Some strong, and well-known trademarks, are logos (Apple for computers); sounds (MGM’s roaring lion); and color (Home Depot Orange).
So how do you pick a strong and protectable mark? It might be easy to choose one, but getting your trademarks approved and registered might not be so easy. Not every mark is strong and protectable. Trademarks fall along a spectrum of “distinctiveness” – the more distinctive the mark is to consumers, the stronger and more protectable the mark.
On the flip side of this is the fact that you can’t trademark what it is you sell. A generic trademark is the same exact term as the goods or services that it covers. For example, you cannot trademark the term “beer” to cover the beer you are selling. This is because others in the beer industry need to be able to market their beer using the generic term “beer”.
There are three main categories of trademarks. They are:
- Descriptive. These are weak and generally are not protectable or registrable. A descriptive mark literally describes an essential element of the goods or services it covers; for example, “cold and creamy” for ice cream.
- Suggestive. These are strong and eligible for protection and registration. These suggest a quality or characteristics of the goods or services; for example, “Java City” for coffee bar services.
- Arbitrary or Fanciful. These are the strongest and most protectable type of mark. These marks either do not exist in language, or have nothing to do with the goods or services they cover; for example,“Google” for the online search engine.

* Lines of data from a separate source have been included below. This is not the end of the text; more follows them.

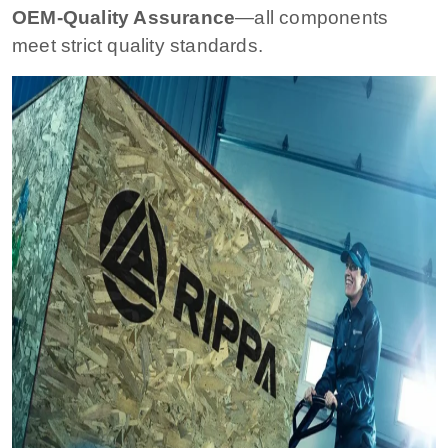
OEM-Quality Assurance
—all components
meet strict quality standards.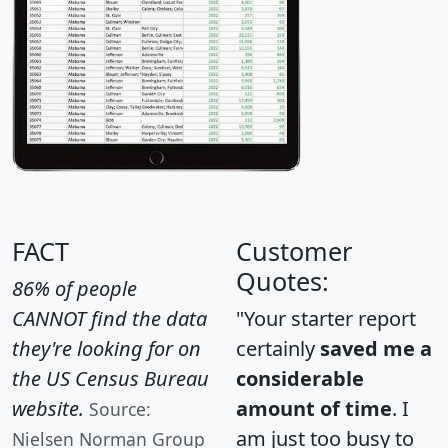
FACT
Customer
Quotes:
86% of people
CANNOT find the data
"Your starter report
they're looking for on
certainly
saved me a
the US Census Bureau
considerable
website.
amount of time
. I
Source:
am just too busy to
Nielsen Norman Group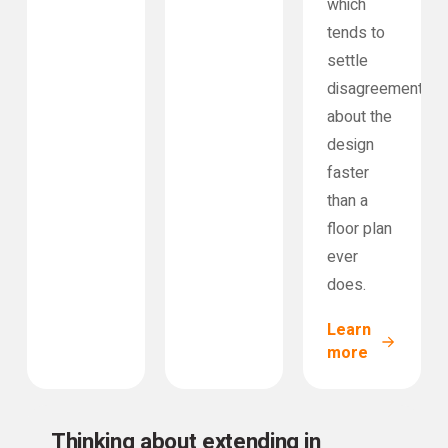
which
tends to
settle
disagreements
about the
design
faster
than a
floor plan
ever
does.
Learn
more
Thinking about extending in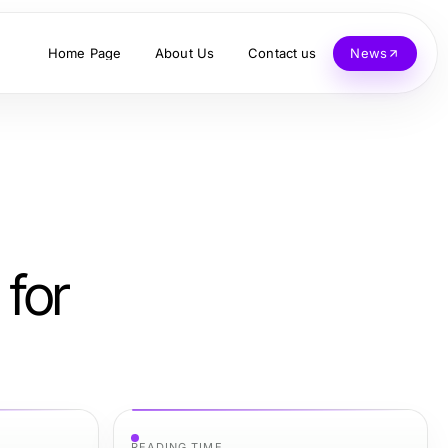
Home Page
About Us
Contact us
News
 for
READING TIME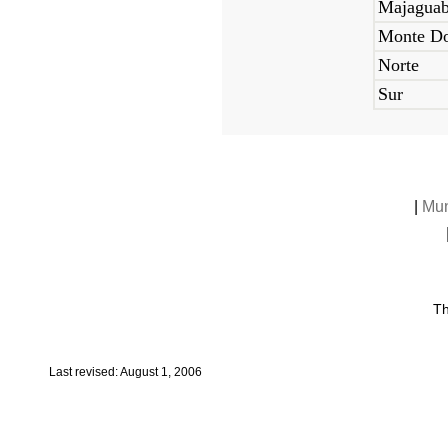
Majagua
Monte Do
Norte
Sur
|
Mun
Th
Last revised: August 1, 2006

Next, how do you protect it? That’s where trademark rights come into the equation. In purely legal terms, trademark rights are the legal interest in a protectable trademark that may permit the trademark owner to prevent others from unauthorized uses of the trademark. Essentially, if you own it, no one else can use it.
The first step in protecting your trademark right is very simple. The minute you associate a protectable mark with your goods or services and begin marketing or selling those goods or services to the public, you are establishing rights in that mark – even if you have not formally registered your mark.
Formally registering your mark with a state trademark office or the United States Patent and Trademark Office (“USPTO”) may be the best course of action for your business, and certainly gives you the most benefits.
And finally, how would you police your mark? Well, whether trademark rights exist only at common law, or via state or federal registration, a mark is only as strong as the owner’s efforts to police and enforce it. As owner of a trademark, you really have to monitor the business activity in your region—including online—for uses that may generate a likelihood of consumer confusion with your protectable mark. If you find a potentially infringing use, you will want to notify the owner of the challenged mark and request that they stop using the challenged mark. If they do not stop using the mark, you may want to consider a lawsuit for trademark infringement.
Bringing it all together: Trademark law is complex. It is recommended that you consult a trademark attorney when choosing, filing an application to register, and policing and enforcing your trademark. It’s the best way to protect your business interests and your brand.